Work required: Output each line exactly as written, from the first line of the records to the line bearing "[8] Rasmussen L", inclusive, while leaving every picture out.

┌──

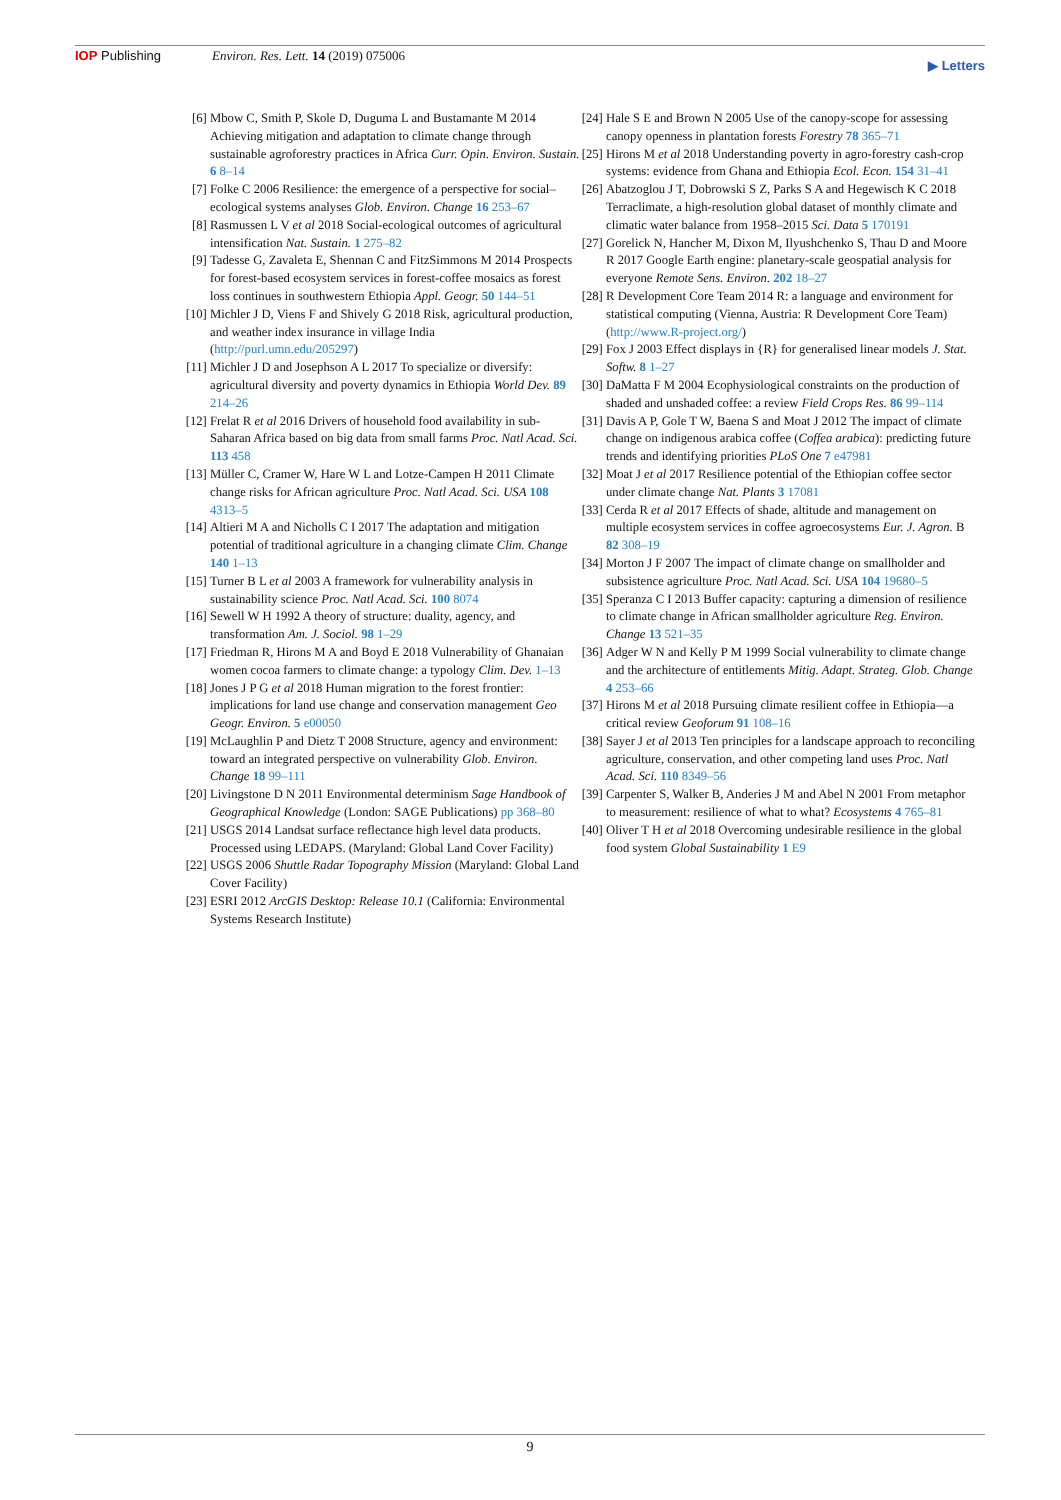IOP Publishing Environ. Res. Lett. 14 (2019) 075006
▶ Letters
[6] Mbow C, Smith P, Skole D, Duguma L and Bustamante M 2014 Achieving mitigation and adaptation to climate change through sustainable agroforestry practices in Africa Curr. Opin. Environ. Sustain. 6 8–14
[7] Folke C 2006 Resilience: the emergence of a perspective for social–ecological systems analyses Glob. Environ. Change 16 253–67
[8] Rasmussen L V et al 2018 Social-ecological outcomes of agricultural intensification Nat. Sustain. 1 275–82
[9] Tadesse G, Zavaleta E, Shennan C and FitzSimmons M 2014 Prospects for forest-based ecosystem services in forest-coffee mosaics as forest loss continues in southwestern Ethiopia Appl. Geogr. 50 144–51
[10]
Michler J D, Viens F and Shively G 2018 Risk, agricultural production, and weather index insurance in village India (http://purl.umn.edu/205297)
[11]
Michler J D and Josephson A L 2017 To specialize or diversify: agricultural diversity and poverty dynamics in Ethiopia World Dev. 89 214–26
[12]
Frelat R et al 2016 Drivers of household food availability in sub-Saharan Africa based on big data from small farms Proc. Natl Acad. Sci. 113 458
[13]
Müller C, Cramer W, Hare W L and Lotze-Campen H 2011 Climate change risks for African agriculture Proc. Natl Acad. Sci. USA 108 4313–5
[14]
Altieri M A and Nicholls C I 2017 The adaptation and mitigation potential of traditional agriculture in a changing climate Clim. Change 140 1–13
[15]
Turner B L et al 2003 A framework for vulnerability analysis in sustainability science Proc. Natl Acad. Sci. 100 8074
[16]
Sewell W H 1992 A theory of structure: duality, agency, and transformation Am. J. Sociol. 98 1–29
[17]
Friedman R, Hirons M A and Boyd E 2018 Vulnerability of Ghanaian women cocoa farmers to climate change: a typology Clim. Dev. 1–13
[18]
Jones J P G et al 2018 Human migration to the forest frontier: implications for land use change and conservation management Geo Geogr. Environ. 5 e00050
[19]
McLaughlin P and Dietz T 2008 Structure, agency and environment: toward an integrated perspective on vulnerability Glob. Environ. Change 18 99–111
[20]
Livingstone D N 2011 Environmental determinism Sage Handbook of Geographical Knowledge (London: SAGE Publications) pp 368–80
[21]
USGS 2014 Landsat surface reflectance high level data products. Processed using LEDAPS. (Maryland: Global Land Cover Facility)
[22]
USGS 2006 Shuttle Radar Topography Mission (Maryland: Global Land Cover Facility)
[23]
ESRI 2012 ArcGIS Desktop: Release 10.1 (California: Environmental Systems Research Institute)
[24]
Hale S E and Brown N 2005 Use of the canopy-scope for assessing canopy openness in plantation forests Forestry 78 365–71
[25]
Hirons M et al 2018 Understanding poverty in agro-forestry cash-crop systems: evidence from Ghana and Ethiopia Ecol. Econ. 154 31–41
[26]
Abatzoglou J T, Dobrowski S Z, Parks S A and Hegewisch K C 2018 Terraclimate, a high-resolution global dataset of monthly climate and climatic water balance from 1958–2015 Sci. Data 5 170191
[27]
Gorelick N, Hancher M, Dixon M, Ilyushchenko S, Thau D and Moore R 2017 Google Earth engine: planetary-scale geospatial analysis for everyone Remote Sens. Environ. 202 18–27
[28]
R Development Core Team 2014 R: a language and environment for statistical computing (Vienna, Austria: R Development Core Team) (http://www.R-project.org/)
[29]
Fox J 2003 Effect displays in {R} for generalised linear models J. Stat. Softw. 8 1–27
[30]
DaMatta F M 2004 Ecophysiological constraints on the production of shaded and unshaded coffee: a review Field Crops Res. 86 99–114
[31]
Davis A P, Gole T W, Baena S and Moat J 2012 The impact of climate change on indigenous arabica coffee (Coffea arabica): predicting future trends and identifying priorities PLoS One 7 e47981
[32]
Moat J et al 2017 Resilience potential of the Ethiopian coffee sector under climate change Nat. Plants 3 17081
[33]
Cerda R et al 2017 Effects of shade, altitude and management on multiple ecosystem services in coffee agroecosystems Eur. J. Agron. B 82 308–19
[34]
Morton J F 2007 The impact of climate change on smallholder and subsistence agriculture Proc. Natl Acad. Sci. USA 104 19680–5
[35]
Speranza C I 2013 Buffer capacity: capturing a dimension of resilience to climate change in African smallholder agriculture Reg. Environ. Change 13 521–35
[36]
Adger W N and Kelly P M 1999 Social vulnerability to climate change and the architecture of entitlements Mitig. Adapt. Strateg. Glob. Change 4 253–66
[37]
Hirons M et al 2018 Pursuing climate resilient coffee in Ethiopia—a critical review Geoforum 91 108–16
[38]
Sayer J et al 2013 Ten principles for a landscape approach to reconciling agriculture, conservation, and other competing land uses Proc. Natl Acad. Sci. 110 8349–56
[39]
Carpenter S, Walker B, Anderies J M and Abel N 2001 From metaphor to measurement: resilience of what to what? Ecosystems 4 765–81
[40]
Oliver T H et al 2018 Overcoming undesirable resilience in the global food system Global Sustainability 1 E9
9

└──

Response area:
IOP Publishing Environ. Res. Lett. 14 (2019) 075006
▶ Letters
[6] Mbow C, Smith P, Skole D, Duguma L and Bustamante M 2014 Achieving mitigation and adaptation to climate change through sustainable agroforestry practices in Africa Curr. Opin. Environ. Sustain. 6 8–14
[7] Folke C 2006 Resilience: the emergence of a perspective for social–ecological systems analyses Glob. Environ. Change 16 253–67
[8] Rasmussen L V et al 2018 Social-ecological outcomes of agricultural intensification Nat. Sustain. 1 275–82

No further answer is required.